*Task details*: Report how many lines of the following entries include the string "subalgebra"; respond with the number alone.

*Data provided*:
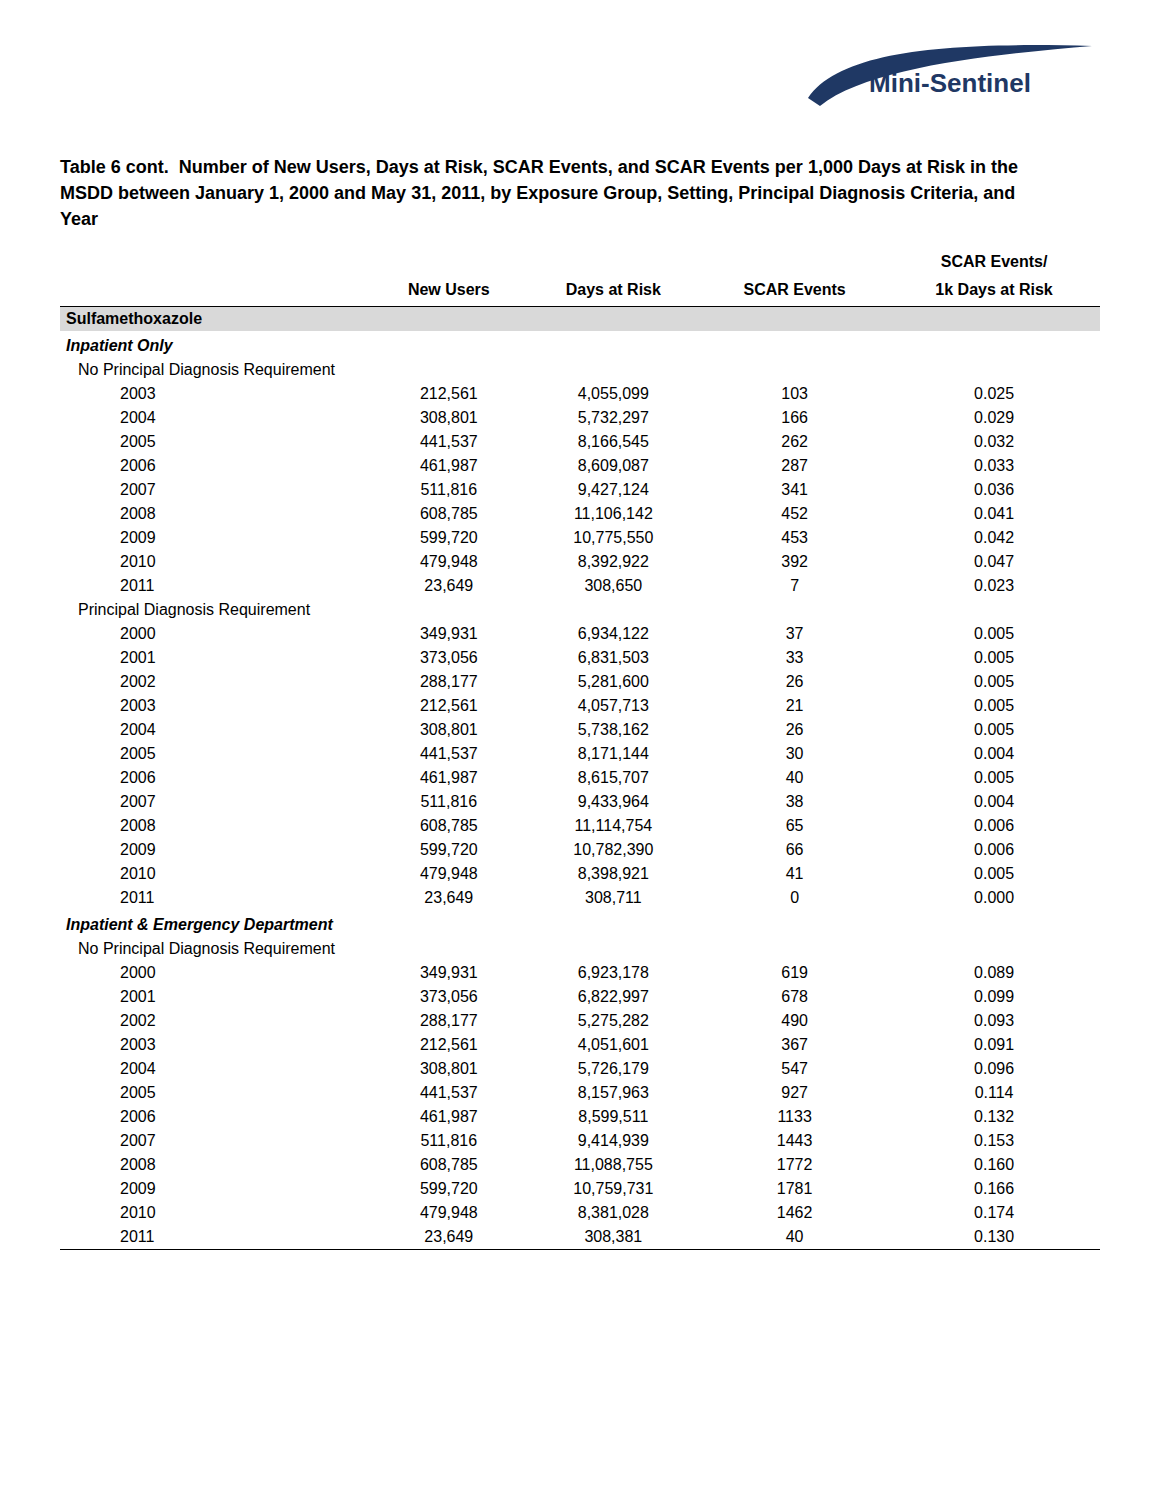Mini-Sentinel
Table 6 cont. Number of New Users, Days at Risk, SCAR Events, and SCAR Events per 1,000 Days at Risk in the MSDD between January 1, 2000 and May 31, 2011, by Exposure Group, Setting, Principal Diagnosis Criteria, and Year
| | | | | SCAR Events/ |
| --- | --- | --- | --- | --- |
| | New Users | Days at Risk | SCAR Events | 1k Days at Risk |
| Sulfamethoxazole |
| Inpatient Only |
| No Principal Diagnosis Requirement |
| 2003 | 212,561 | 4,055,099 | 103 | 0.025 |
| 2004 | 308,801 | 5,732,297 | 166 | 0.029 |
| 2005 | 441,537 | 8,166,545 | 262 | 0.032 |
| 2006 | 461,987 | 8,609,087 | 287 | 0.033 |
| 2007 | 511,816 | 9,427,124 | 341 | 0.036 |
| 2008 | 608,785 | 11,106,142 | 452 | 0.041 |
| 2009 | 599,720 | 10,775,550 | 453 | 0.042 |
| 2010 | 479,948 | 8,392,922 | 392 | 0.047 |
| 2011 | 23,649 | 308,650 | 7 | 0.023 |
| Principal Diagnosis Requirement |
| 2000 | 349,931 | 6,934,122 | 37 | 0.005 |
| 2001 | 373,056 | 6,831,503 | 33 | 0.005 |
| 2002 | 288,177 | 5,281,600 | 26 | 0.005 |
| 2003 | 212,561 | 4,057,713 | 21 | 0.005 |
| 2004 | 308,801 | 5,738,162 | 26 | 0.005 |
| 2005 | 441,537 | 8,171,144 | 30 | 0.004 |
| 2006 | 461,987 | 8,615,707 | 40 | 0.005 |
| 2007 | 511,816 | 9,433,964 | 38 | 0.004 |
| 2008 | 608,785 | 11,114,754 | 65 | 0.006 |
| 2009 | 599,720 | 10,782,390 | 66 | 0.006 |
| 2010 | 479,948 | 8,398,921 | 41 | 0.005 |
| 2011 | 23,649 | 308,711 | 0 | 0.000 |
| Inpatient & Emergency Department |
| No Principal Diagnosis Requirement |
| 2000 | 349,931 | 6,923,178 | 619 | 0.089 |
| 2001 | 373,056 | 6,822,997 | 678 | 0.099 |
| 2002 | 288,177 | 5,275,282 | 490 | 0.093 |
| 2003 | 212,561 | 4,051,601 | 367 | 0.091 |
| 2004 | 308,801 | 5,726,179 | 547 | 0.096 |
| 2005 | 441,537 | 8,157,963 | 927 | 0.114 |
| 2006 | 461,987 | 8,599,511 | 1133 | 0.132 |
| 2007 | 511,816 | 9,414,939 | 1443 | 0.153 |
| 2008 | 608,785 | 11,088,755 | 1772 | 0.160 |
| 2009 | 599,720 | 10,759,731 | 1781 | 0.166 |
| 2010 | 479,948 | 8,381,028 | 1462 | 0.174 |
| 2011 | 23,649 | 308,381 | 40 | 0.130 |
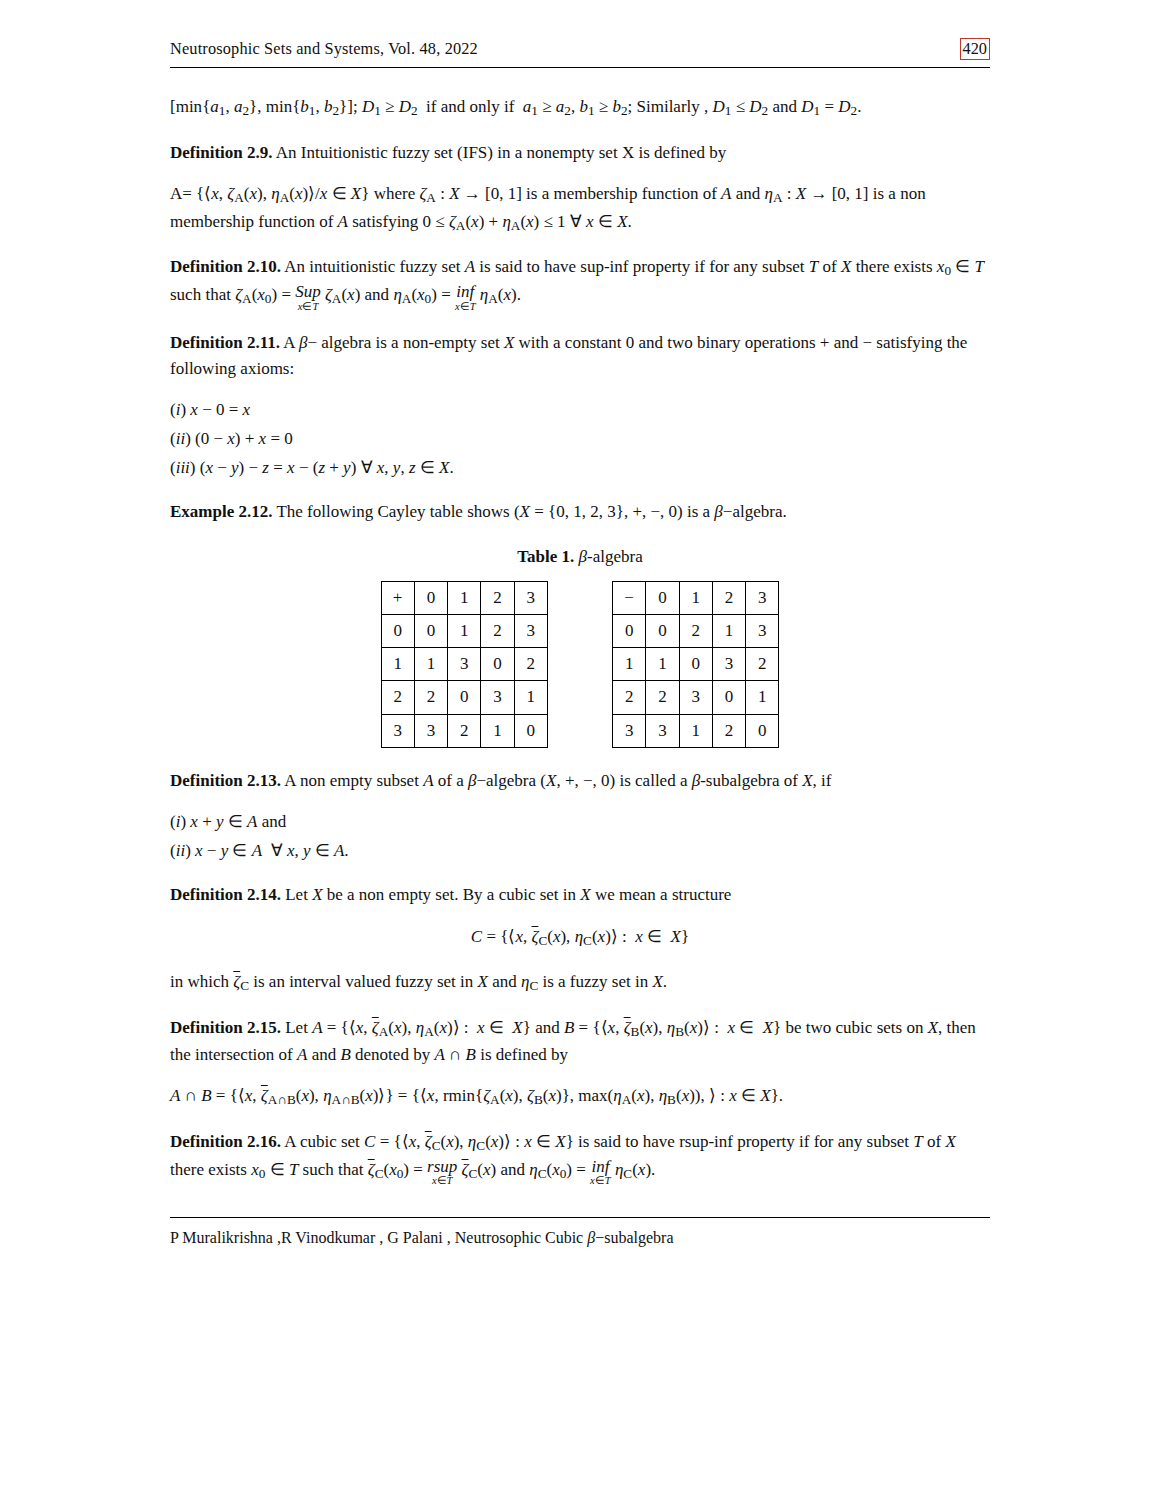Neutrosophic Sets and Systems, Vol. 48, 2022
420
[min{a 1, a 2}, min{b 1, b 2}]; D 1 ≥ D 2 if and only if a 1 ≥ a 2, b 1 ≥ b 2; Similarly , D 1 ≤ D 2 and D 1 = D 2.
Definition 2.9. An Intuitionistic fuzzy set (IFS) in a nonempty set X is defined by
A= {⟨x, ζA(x), ηA(x)⟩/x ∈ X} where ζA : X → [0, 1] is a membership function of A and ηA : X → [0, 1] is a non membership function of A satisfying 0 ≤ ζA(x) + ηA(x) ≤ 1 ∀ x ∈ X.
Definition 2.10. An intuitionistic fuzzy set A is said to have sup-inf property if for any subset T of X there exists x 0 ∈ T such that ζA(x 0) = Sup x∈T ζA(x) and ηA(x 0) = inf x∈T ηA(x).
Definition 2.11. A β− algebra is a non-empty set X with a constant 0 and two binary operations + and − satisfying the following axioms:
(i) x − 0 = x
(ii) (0 − x) + x = 0
(iii) (x − y) − z = x − (z + y) ∀ x, y, z ∈ X.
Example 2.12. The following Cayley table shows (X = {0, 1, 2, 3}, +, −, 0) is a β−algebra.
Table 1. β-algebra
| + | 0 | 1 | 2 | 3 |
| --- | --- | --- | --- | --- |
| 0 | 0 | 1 | 2 | 3 |
| 1 | 1 | 3 | 0 | 2 |
| 2 | 2 | 0 | 3 | 1 |
| 3 | 3 | 2 | 1 | 0 |
| − | 0 | 1 | 2 | 3 |
| --- | --- | --- | --- | --- |
| 0 | 0 | 2 | 1 | 3 |
| 1 | 1 | 0 | 3 | 2 |
| 2 | 2 | 3 | 0 | 1 |
| 3 | 3 | 1 | 2 | 0 |
Definition 2.13. A non empty subset A of a β−algebra (X, +, −, 0) is called a β-subalgebra of X, if
(i) x + y ∈ A and
(ii) x − y ∈ A ∀ x, y ∈ A.
Definition 2.14. Let X be a non empty set. By a cubic set in X we mean a structure
C = {⟨x, ζC(x), ηC(x)⟩ : x ∈ X}
in which ζC is an interval valued fuzzy set in X and ηC is a fuzzy set in X.
Definition 2.15. Let A = {⟨x, ζA(x), ηA(x)⟩ : x ∈ X} and B = {⟨x, ζB(x), ηB(x)⟩ : x ∈ X} be two cubic sets on X, then the intersection of A and B denoted by A ∩ B is defined by
A ∩ B = {⟨x, ζA∩B(x), ηA∩B(x)⟩} = {⟨x, rmin{ζA(x), ζB(x)}, max(ηA(x), ηB(x)), ⟩ : x ∈ X}.
Definition 2.16. A cubic set C = {⟨x, ζC(x), ηC(x)⟩ : x ∈ X} is said to have rsup-inf property if for any subset T of X there exists x 0 ∈ T such that ζC(x 0) = rsup x∈T ζC(x) and ηC(x 0) = inf x∈T ηC(x).
P Muralikrishna ,R Vinodkumar , G Palani , Neutrosophic Cubic β−subalgebra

*Task solution*: 2